Villa are in danger of being marooned in the bottom three and while Luiz is not giving up hope yet, game management has been a major contributing factor to the team’s demise this term.
Only West Ham (24) and Bournemouth (20) have dropped more points from winning positions this term than Villa (19), while only Newcastle (12) have committed more errors leading to goals (10).
Villa have been leaking goals all season, one fewer than the league’s most porous defence – Norwich – while only Bournemouth have kept fewer clean sheets than Villa’s five. All the various metrics point to them being among the competition’s three worst teams this term, but there is still time to turn things around.
Manager Dean Smith has looked to tighten up by reverting to a back three since the restart, and that has been reflected in the games being less expansive and more compact.
In Villa’s opening 28 games of the season, they had an xGA of 2.13 – by far the worst in the division – while they averaged 1.2 goals a game. In the five games since the break, Villa have the third-best expected goals against – 0.74 – but they have only scored twice in five games.
Since the Premier League restarted, Smith’s side have taken just two points from five matches to leave them four points from safety ahead of hosting Manchester United on Thursday, live on Sky Sports.
Villa secured a battling 2-2 draw at Old Trafford in November, and Luiz added: “We can take confidence from that game but also from the growth we’ve demonstrated since the break.

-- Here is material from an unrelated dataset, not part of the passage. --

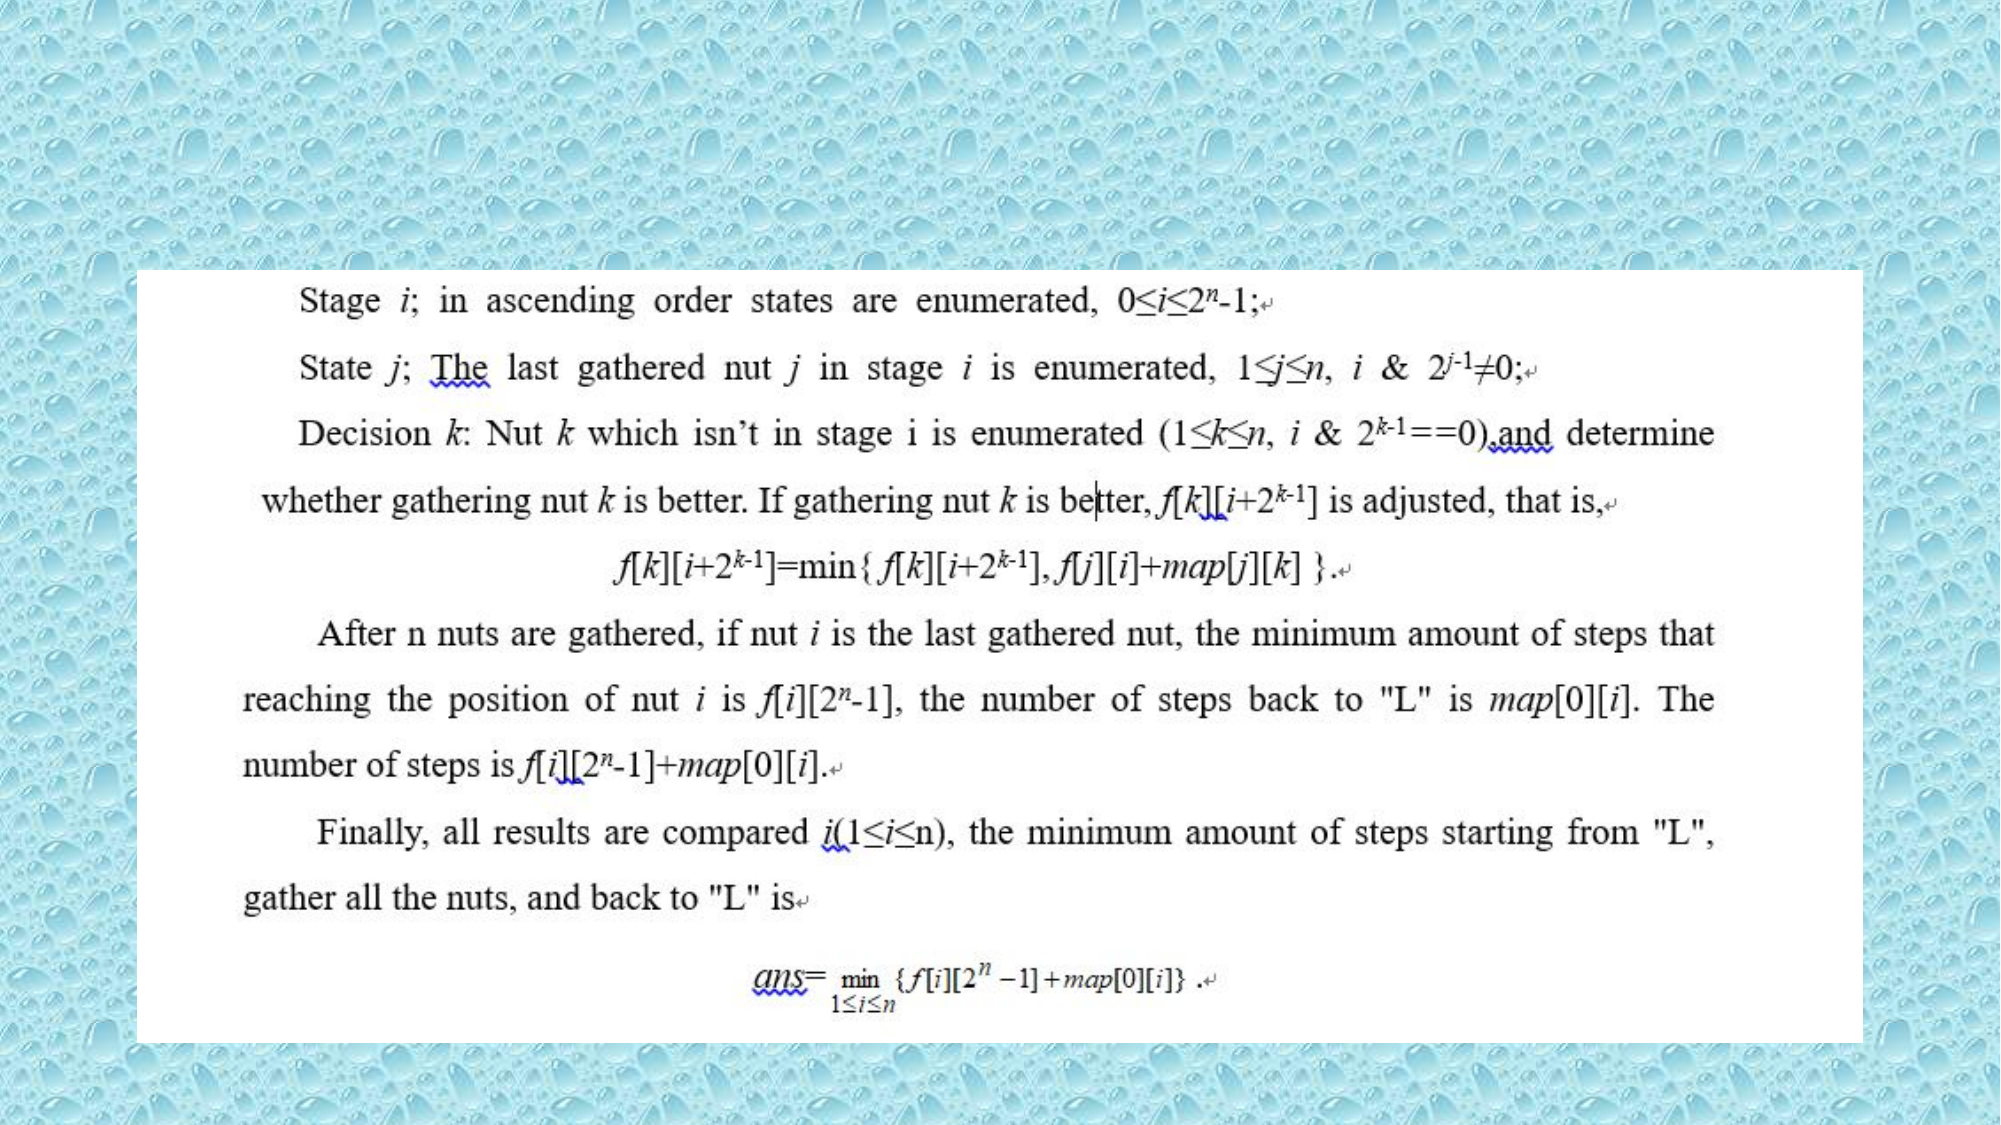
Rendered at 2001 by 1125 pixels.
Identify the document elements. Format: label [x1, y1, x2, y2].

“The mentality of the group is strong because we played well against Liverpool, and the training has been good. The fans can see the improvement we’ve made, but of course it’s tough to talk about positive things because the results haven’t been there.
“Now is the time to fine-tune on the development we’ve shown. That means making the right pass in the final third to a team-mate.
“Our focus must be on getting the three points, not on securing another draw. Watford managed to win on Tuesday, so the gap is four points. Now is not the time for negative thoughts.”
Having come through the ranks at hometown club, Luiz will have certainly dreamed of nights like Thursday, faced with the challenge of consigning Manchester United to a first league loss at Villa Park in almost 25 years.
Guardiola brought him to Manchester with a view to succeeding Fernandinho in the City midfield, and the dethroned Premier League champions retain a buy-back option on the player.
The Catalan was impressed by his performances during a pre-season tour of the United States, but the signing of Rodri from Atletico Madrid paved the way for a transfer after Smith met Guardiola at a League Managers’ meeting last summer.
Aston Villa have spent £145m over the last year – second only to Real Madrid across Europe and beyond over the past two transfer windows – but the club were in need of bodies having largely relied on loan signings to gain promotion.
That said, very few of those arrivals have had the same impact as Luiz, whose 37 appearances in all competitions is more than any other Villa player this term. Another five games will determine the club’s fate for next season, but Luiz appears destined for a bright future.
“I have a four-year contract with Aston Villa, and my objective is to continue here, and to make history with the club that opened the door for me. Right now, my goal is to drag this team out of trouble, and to keep them in the Premier League.
“I’m not thinking of anything other than winning games for this club.”
Whether or not Villa manage to avoid the drop, they will be desperate to build their future around leaders like Luiz.